During the Liang Dynasty of the Southern and Northern Dynasties period, there was a renowned painter named Zhang Sengyou who served as the imperial court's painting master. He excelled in figure painting, genre scenes, and religious art, and had a particular passion for painting dragons. Emperor Wu of Liang, Xiao Yan, was a devout Buddhist, and whenever temples needed decoration, he would summon Zhang to paint their murals.
Once, Emperor Wu of Liang commissioned him to paint murals at the Anle Temple in the capital, Jinling. He painted four dragons, each with fierce claws and lifelike expressions, so vivid that everyone present gasped in admiration.
Someone suddenly noticed that the four dragons had no eyes and said to Zhang Sengyou, "You forgot to paint the eyes on the dragons." Zhang Sengyou replied, "I did not forget." The man assumed Zhang would add them later, but after a while, seeing him pack up his brushes to leave, reminded him again, "The eyes still aren't painted!" Zhang Sengyou smiled and said, "I cannot paint them.
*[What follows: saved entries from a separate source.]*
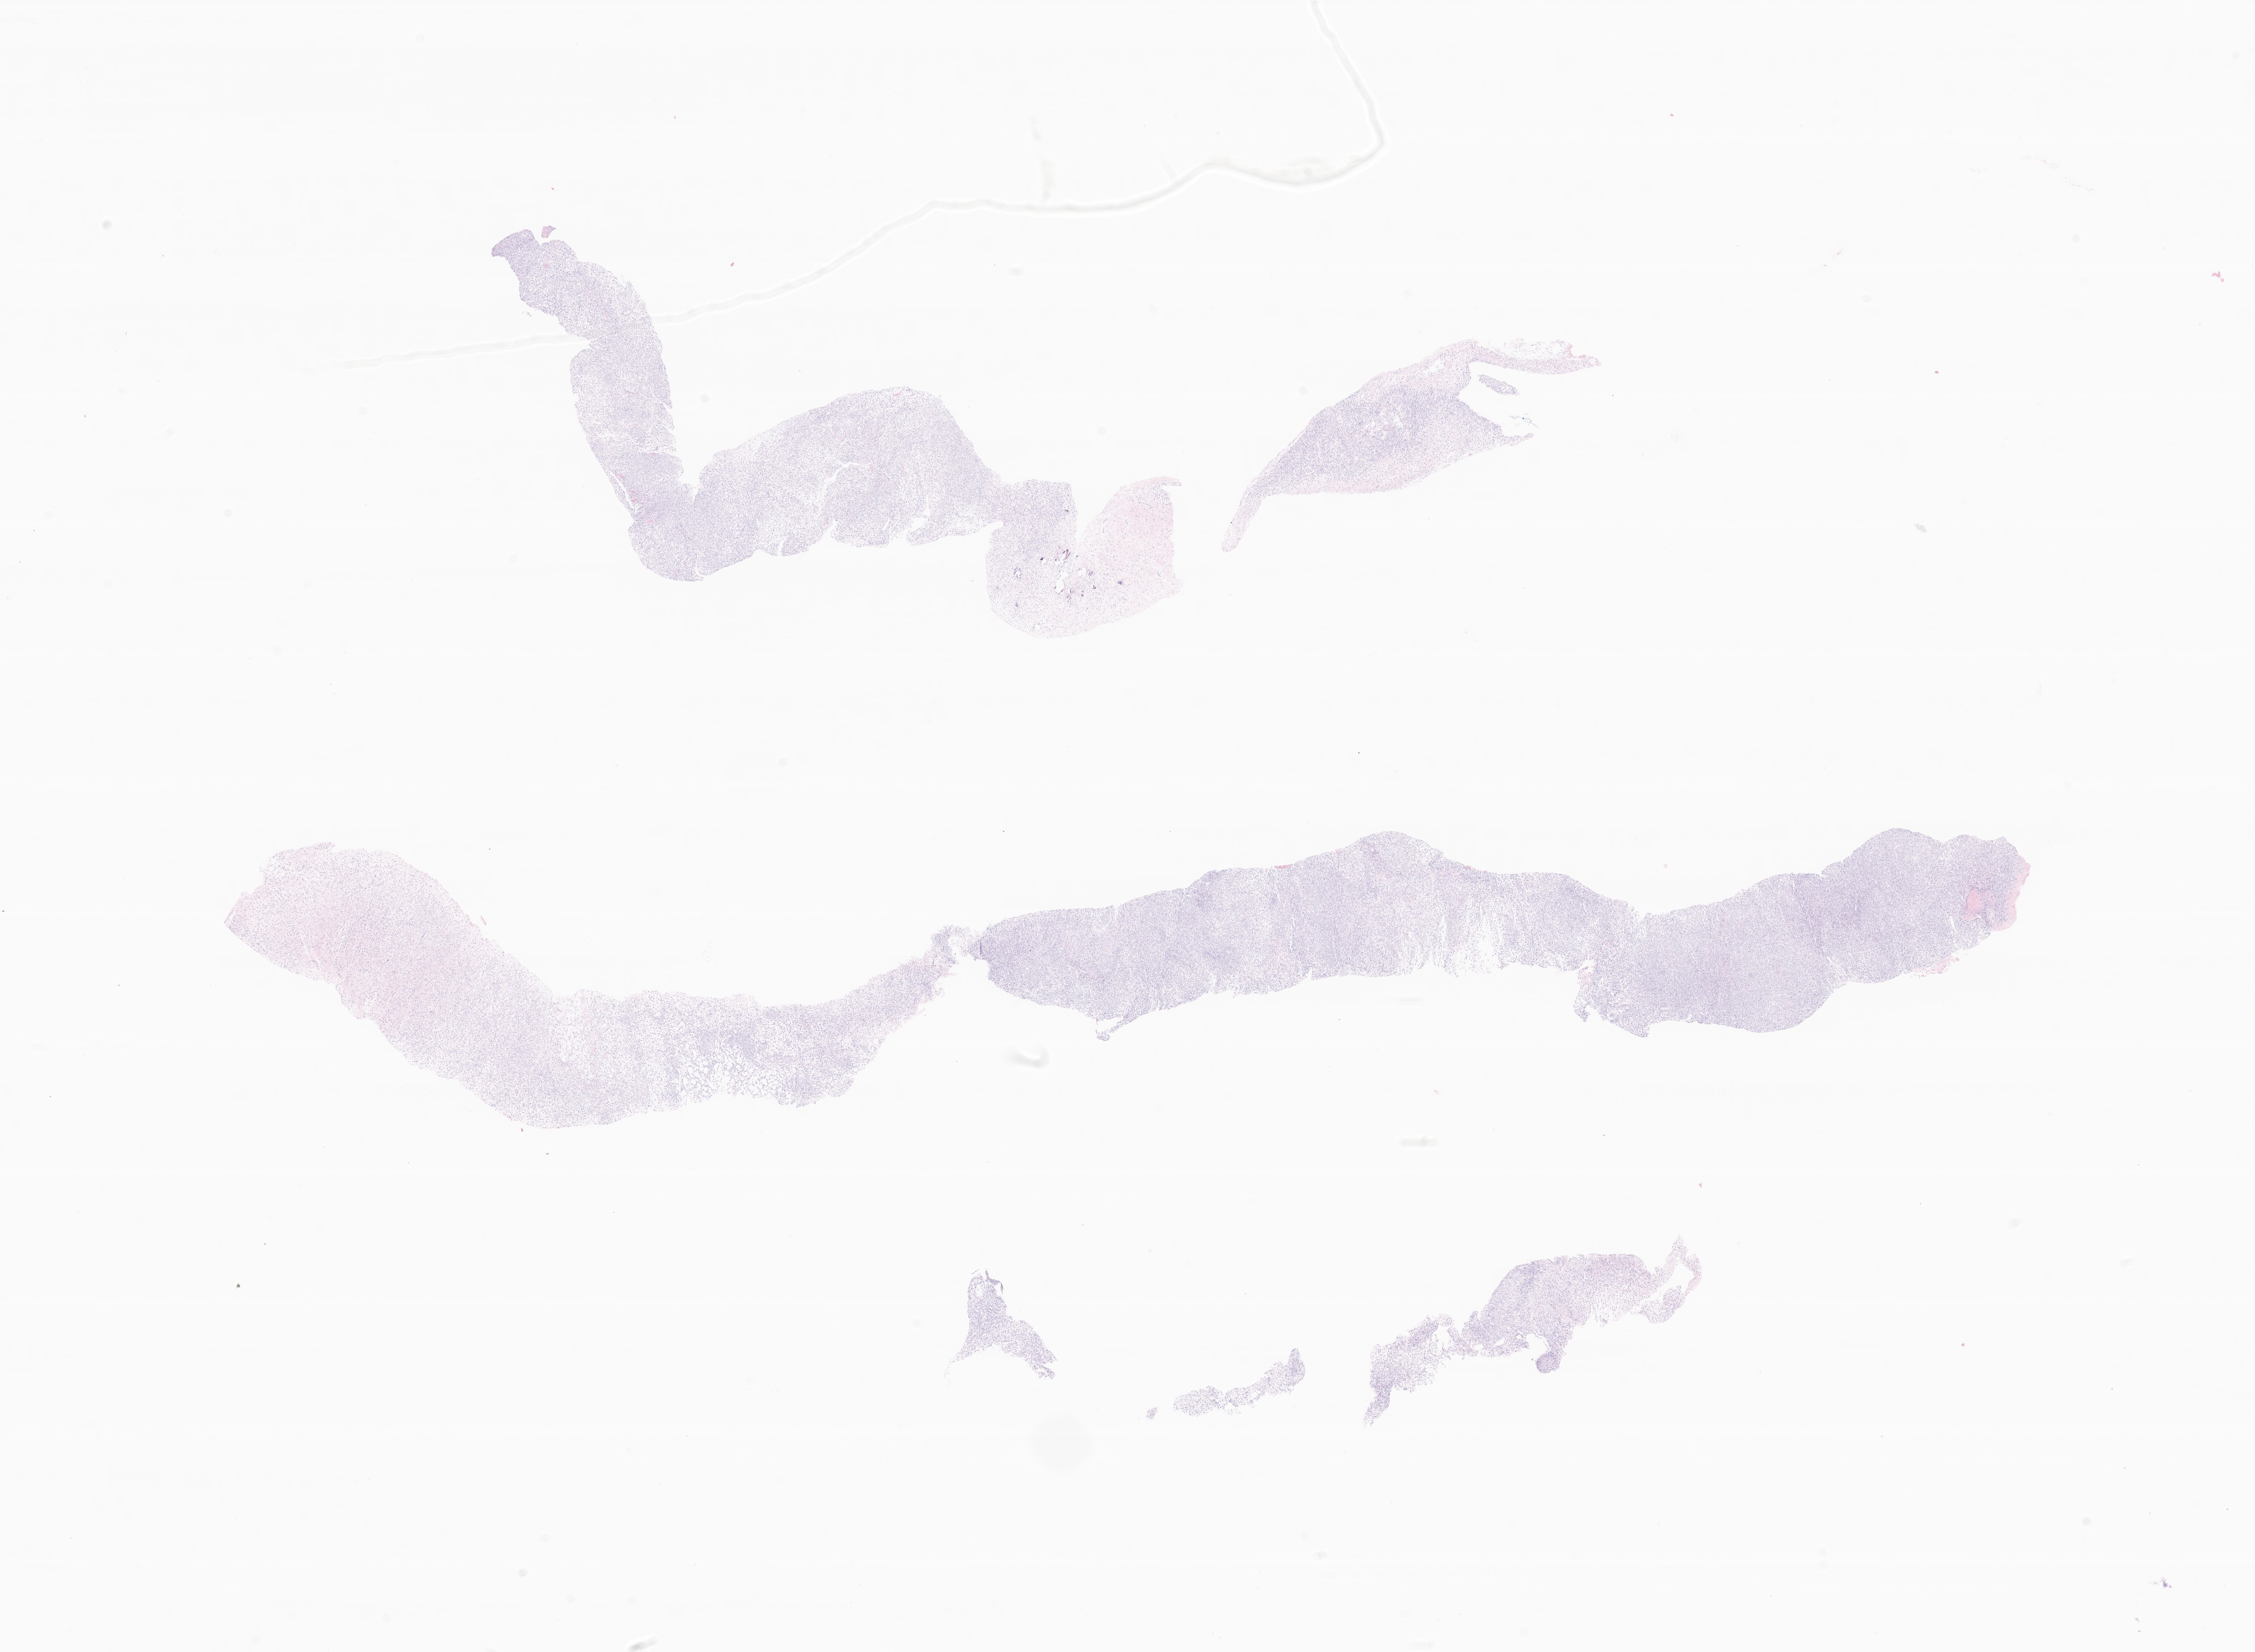
Whole-slide image, haematoxylin and eosin stain of tumor tissue from the soft tissue of lower extremity — a low-resolution overview of the entire scanned area, about 18.6 x 13.6 mm, formalin-fixed, paraffin-embedded (FFPE) tissue. Patient male; age 195 months.
- diagnosis: Synovial sarcoma, spindle cell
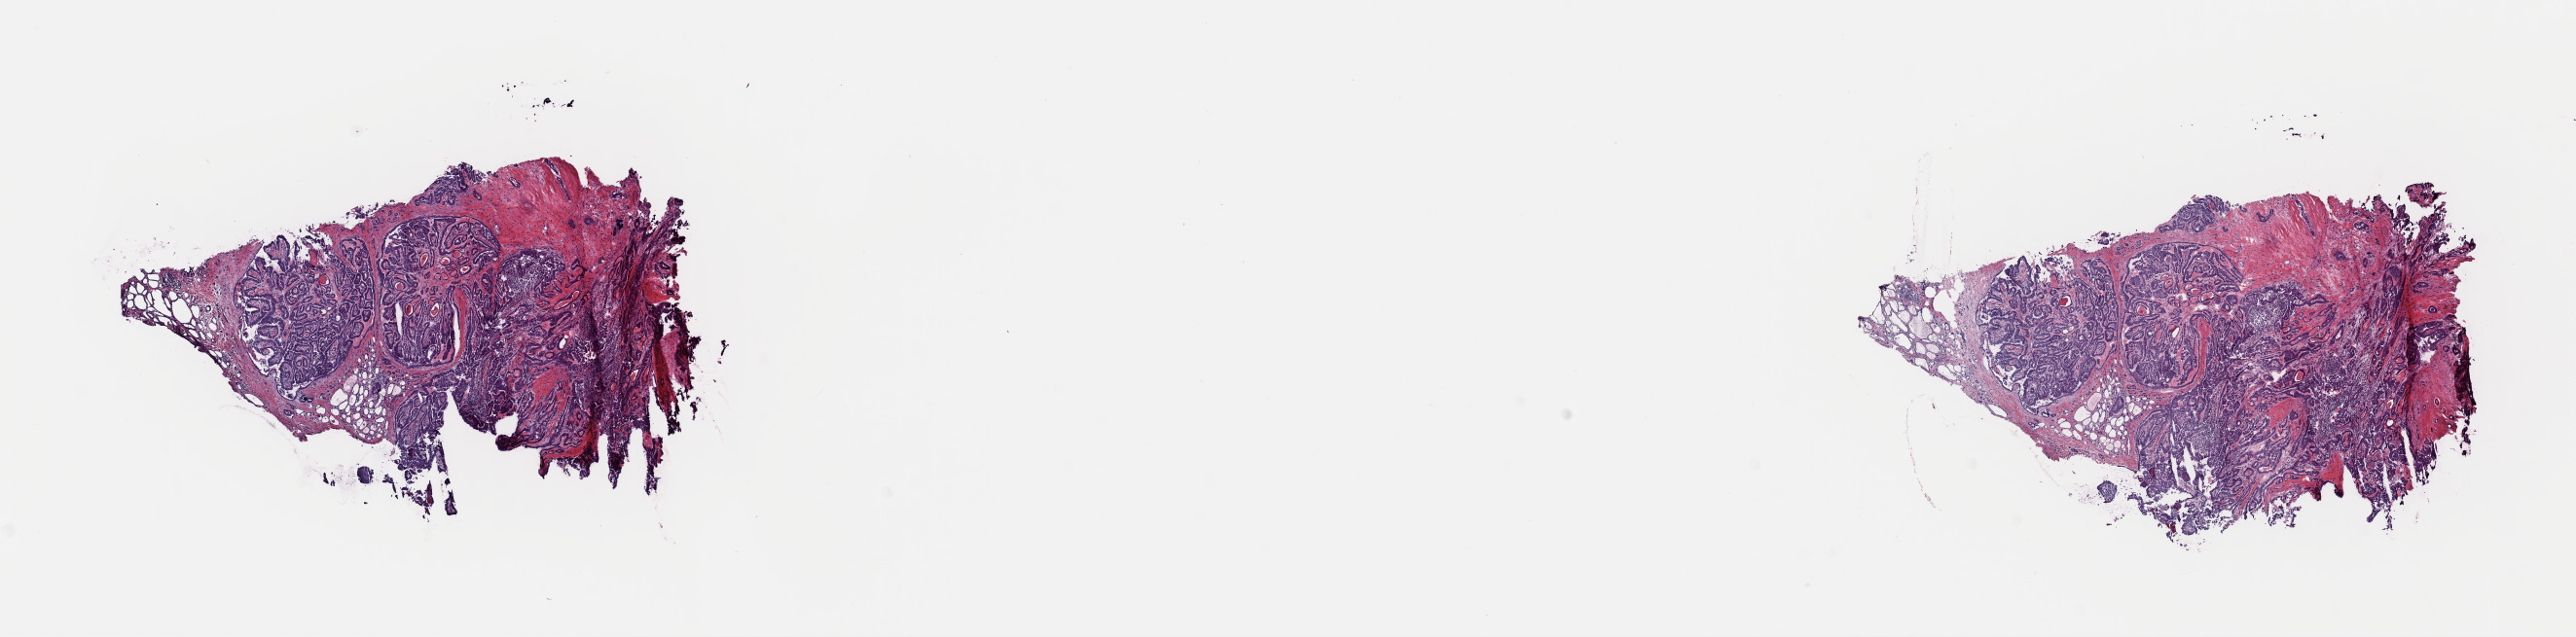
Whole-slide histology image, H&E, a low-resolution overview of the entire scanned area, about 20.9 x 5.2 mm (slide scanned at 40x), frozen section, sample: primary tumour, thyroid. Patient: female, age at initial diagnosis 53 years. Pathologist review of this section (percent, as recorded): tumour cells 90%, tumour nuclei 90%, normal cells 5%, stromal cells 5%, necrosis 0%. Inflammatory infiltration, as recorded: lymphocyte infiltration 0%, monocyte infiltration 0%, neutrophil infiltration 0%.
* AJCC pathologic stage: IVA (7th edition)
* TNM: T2 N1b M0
* diagnosis: Papillary adenocarcinoma, NOS (thyroid gland)
* laterality: bilateral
If I did, they would fly away."
The crowd scoffed in disbelief, finding his claim utterly absurd—how could a painting come to life? One person challenged, "If that were true, why not just paint a gold ingot whenever you're short on cash?" They insisted he prove it by painting the dragon's eyes.
"Since you don't believe me, I'll paint it. But be careful—don't let the flying dragon scare you to death!"
As Zhang Sengyou dipped his brush into the paint and finished the second dragon's eye, suddenly thunder rumbled, a fierce wind howled, and the sky went pitch black. The crowd scattered in terror. A single deafening crack of thunder split the air, and amid the roar, something seemed to soar into the heavens.
Soon after, the clouds parted and the wind ceased as the sky cleared. Everyone went to look and saw that the wall painted with dragons had cracked, leaving only two of the four dragons—the two with painted eyes had indeed vanished.
Later, the idiom "Breaking Through the Wall and Flying Away" came to be used to describe someone rising from a low position to sudden success and prominence.
Source: *Xuanhe Painting Catalogue*, Volume 1
Meaning of the Idiom: Later, the Chinese idiom "破壁飞去" came to describe how someone rises from a low position to sudden success and prominence.